It’s all in the timing

A bloke on the EMLRA forums had a rotor arm and set of points for the 24v distributor (found on the military 2.286 petrol engine) up for sale.  Seemed like a bargain so I snapped them up and this weekend (with a nasty cold) I fitted them to The Duke.

It was easier than I thought.  The components aren’t too fiddly and because it’s a military component everything is twelve times bigger and beefier than it needs to be.  The problem was that there doesn’t seem to be a lot of information on the military distributor available online, so for most of the time I was flying blind!

The Duke’s ignition system on the bench 

The old rotor arm doesn’t look terrible but it’s clearly seen better days. 

Old and new points together.  I’ve already scrubbed the old ones to remove the loose rubbish and they’re pretty badly pitted. 

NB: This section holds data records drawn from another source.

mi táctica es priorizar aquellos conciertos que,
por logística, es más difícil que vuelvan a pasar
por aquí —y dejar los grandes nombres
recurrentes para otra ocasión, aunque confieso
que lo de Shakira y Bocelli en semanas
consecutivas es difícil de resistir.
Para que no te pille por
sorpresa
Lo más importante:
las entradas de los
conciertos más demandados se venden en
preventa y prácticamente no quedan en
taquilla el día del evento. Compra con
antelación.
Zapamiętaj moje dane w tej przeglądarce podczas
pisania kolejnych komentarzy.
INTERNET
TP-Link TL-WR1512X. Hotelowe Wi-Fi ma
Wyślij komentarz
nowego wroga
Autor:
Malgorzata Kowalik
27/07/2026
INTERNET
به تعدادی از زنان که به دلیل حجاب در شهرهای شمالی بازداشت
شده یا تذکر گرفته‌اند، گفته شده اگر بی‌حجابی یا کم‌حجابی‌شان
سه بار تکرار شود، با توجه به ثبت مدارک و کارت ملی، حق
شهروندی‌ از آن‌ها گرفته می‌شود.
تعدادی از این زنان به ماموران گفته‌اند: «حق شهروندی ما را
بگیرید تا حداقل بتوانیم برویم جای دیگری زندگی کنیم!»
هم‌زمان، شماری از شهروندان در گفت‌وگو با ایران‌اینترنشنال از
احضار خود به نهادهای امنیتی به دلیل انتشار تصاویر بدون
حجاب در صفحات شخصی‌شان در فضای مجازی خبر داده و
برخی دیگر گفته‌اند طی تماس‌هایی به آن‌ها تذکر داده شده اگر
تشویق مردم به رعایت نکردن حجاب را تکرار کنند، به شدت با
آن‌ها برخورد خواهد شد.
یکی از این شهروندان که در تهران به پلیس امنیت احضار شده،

The mechanical advance mechanism – one of the things that makes the 24v distributor better than the civilian model, which has a vacuum advance. 

New rotor arm fitted
As I said, there isn’t much information available, so when setting the points gap I resorted to copying the settings for the civilian version – making the maximum gap about 0.4mm – a great excuse to use my feeler gauges for the first time!
Refitting to the engine was a doddle.  The timing needed to be advanced further than usual for smooth running, but things sounded good at idle and under revs.  I did the timing by ear, which is probably bad but has always worked better than using the strobe.  We haven’t been for a test drive yet because I felt like a badgers arse by the time all this was done, but hopefully there’ll be a slight improvement.